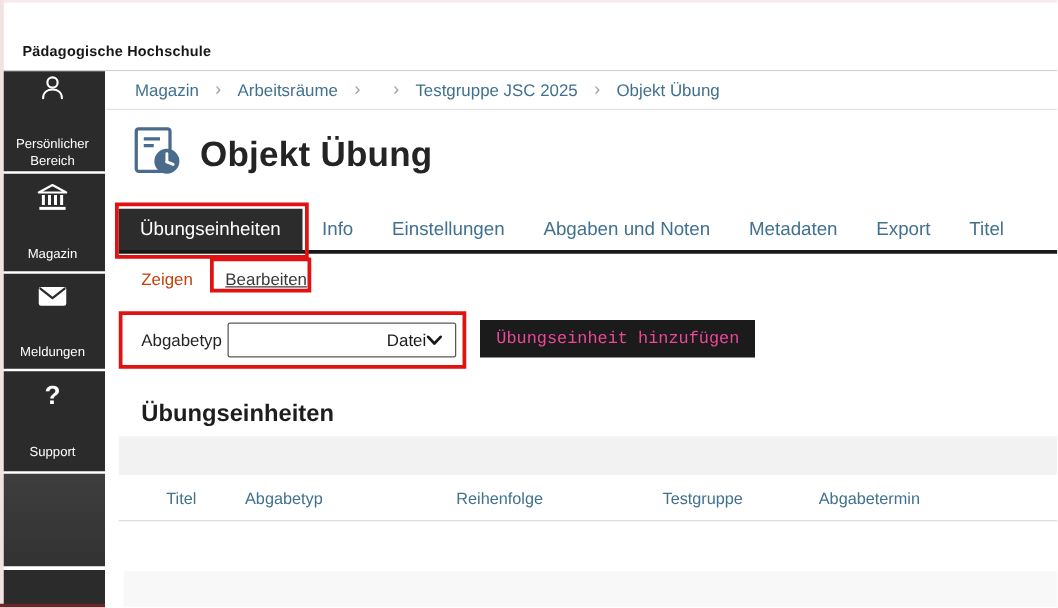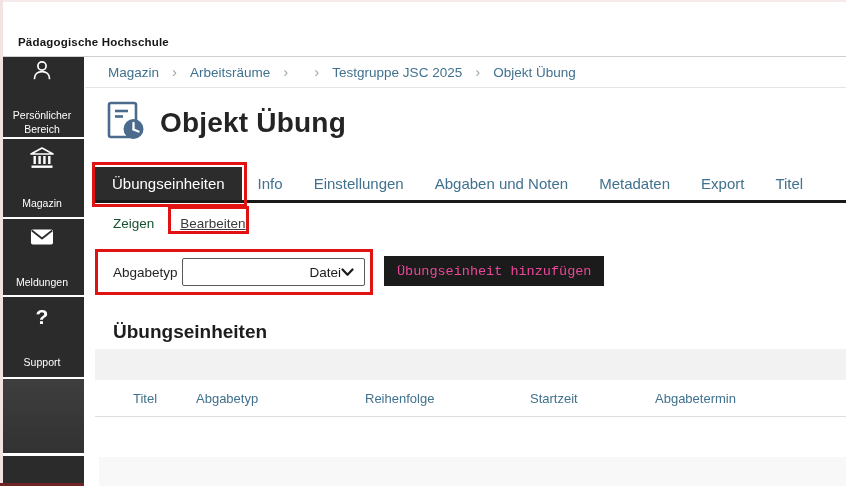--- a/index.html
+++ b/index.html
@@ -61,21 +61,21 @@
     display:flex; align-items:flex-end;
     border-bottom:3px solid #191919;
   }
   .tab { font-size:15px; color:#40718f; line-height:33px; white-space:nowrap; margin-right:31px; cursor:default; }
   .tab.active {
     background:#2c2c2c; color:#fff; padding:0 17px; margin-right:16px;
   }
 
   
   .subtab-row { position:absolute; left:95px; top:211px; height:24px; display:flex; align-items:center; padding-left:18px; gap:26px; font-size:13.5px; }
-  .subtab { color:#14532d; white-space:nowrap; }
+  .subtab { color:#c2410c; white-space:nowrap; }
   .subtab.active { color:#3a3a3a; text-decoration:underline; }
 
   
   .form-label { position:absolute; left:113px; top:265px; font-size:13.5px; color:#242424; }
   .select-box {
     position:absolute; left:182px; top:258px; width:183px; height:28px;
     background:#fff; border:1px solid #5a5a5a; border-radius:2px;
     display:flex; align-items:center; padding:0 10px 0 13px;
     font-size:13.5px; color:#1a1a1a;text-align:right;
   }
@@ -210,21 +210,21 @@
   </div>
   <button class="add-button">Übungseinheit hinzufügen</button>
 
   <h2 class="section-heading">Übungseinheiten</h2>
 
   <div class="table-toolbar"></div>
   <div class="table-head">
     <span class="th">Titel</span>
     <span class="th">Abgabetyp</span>
     <span class="th">Reihenfolge</span>
-    <span class="th">Startzeit</span>
+    <span class="th">Testgruppe</span>
     <span class="th">Abgabetermin</span>
   </div>
 
   <div class="footer-bar"></div>
 
   <div class="anno anno-tab"></div>
   <div class="anno anno-subtab"></div>
   <div class="anno anno-form"></div>
 
   <div class="edge-top"></div>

______________________________

» WORK TO BE COMPLETED
All of the listing should be transcribed exactly, but none of its images.

» SOLUTION TO THIS PROBLEM
--- a/index.html
+++ b/index.html
@@ -61,21 +61,21 @@
     display:flex; align-items:flex-end;
     border-bottom:3px solid #191919;
   }
   .tab { font-size:15px; color:#40718f; line-height:33px; white-space:nowrap; margin-right:31px; cursor:default; }
   .tab.active {
     background:#2c2c2c; color:#fff; padding:0 17px; margin-right:16px;
   }
 
   
   .subtab-row { position:absolute; left:95px; top:211px; height:24px; display:flex; align-items:center; padding-left:18px; gap:26px; font-size:13.5px; }
-  .subtab { color:#14532d; white-space:nowrap; }
+  .subtab { color:#c2410c; white-space:nowrap; }
   .subtab.active { color:#3a3a3a; text-decoration:underline; }
 
   
   .form-label { position:absolute; left:113px; top:265px; font-size:13.5px; color:#242424; }
   .select-box {
     position:absolute; left:182px; top:258px; width:183px; height:28px;
     background:#fff; border:1px solid #5a5a5a; border-radius:2px;
     display:flex; align-items:center; padding:0 10px 0 13px;
     font-size:13.5px; color:#1a1a1a;text-align:right;
   }
@@ -210,21 +210,21 @@
   </div>
   <button class="add-button">Übungseinheit hinzufügen</button>
 
   <h2 class="section-heading">Übungseinheiten</h2>
 
   <div class="table-toolbar"></div>
   <div class="table-head">
     <span class="th">Titel</span>
     <span class="th">Abgabetyp</span>
     <span class="th">Reihenfolge</span>
-    <span class="th">Startzeit</span>
+    <span class="th">Testgruppe</span>
     <span class="th">Abgabetermin</span>
   </div>
 
   <div class="footer-bar"></div>
 
   <div class="anno anno-tab"></div>
   <div class="anno anno-subtab"></div>
   <div class="anno anno-form"></div>
 
   <div class="edge-top"></div>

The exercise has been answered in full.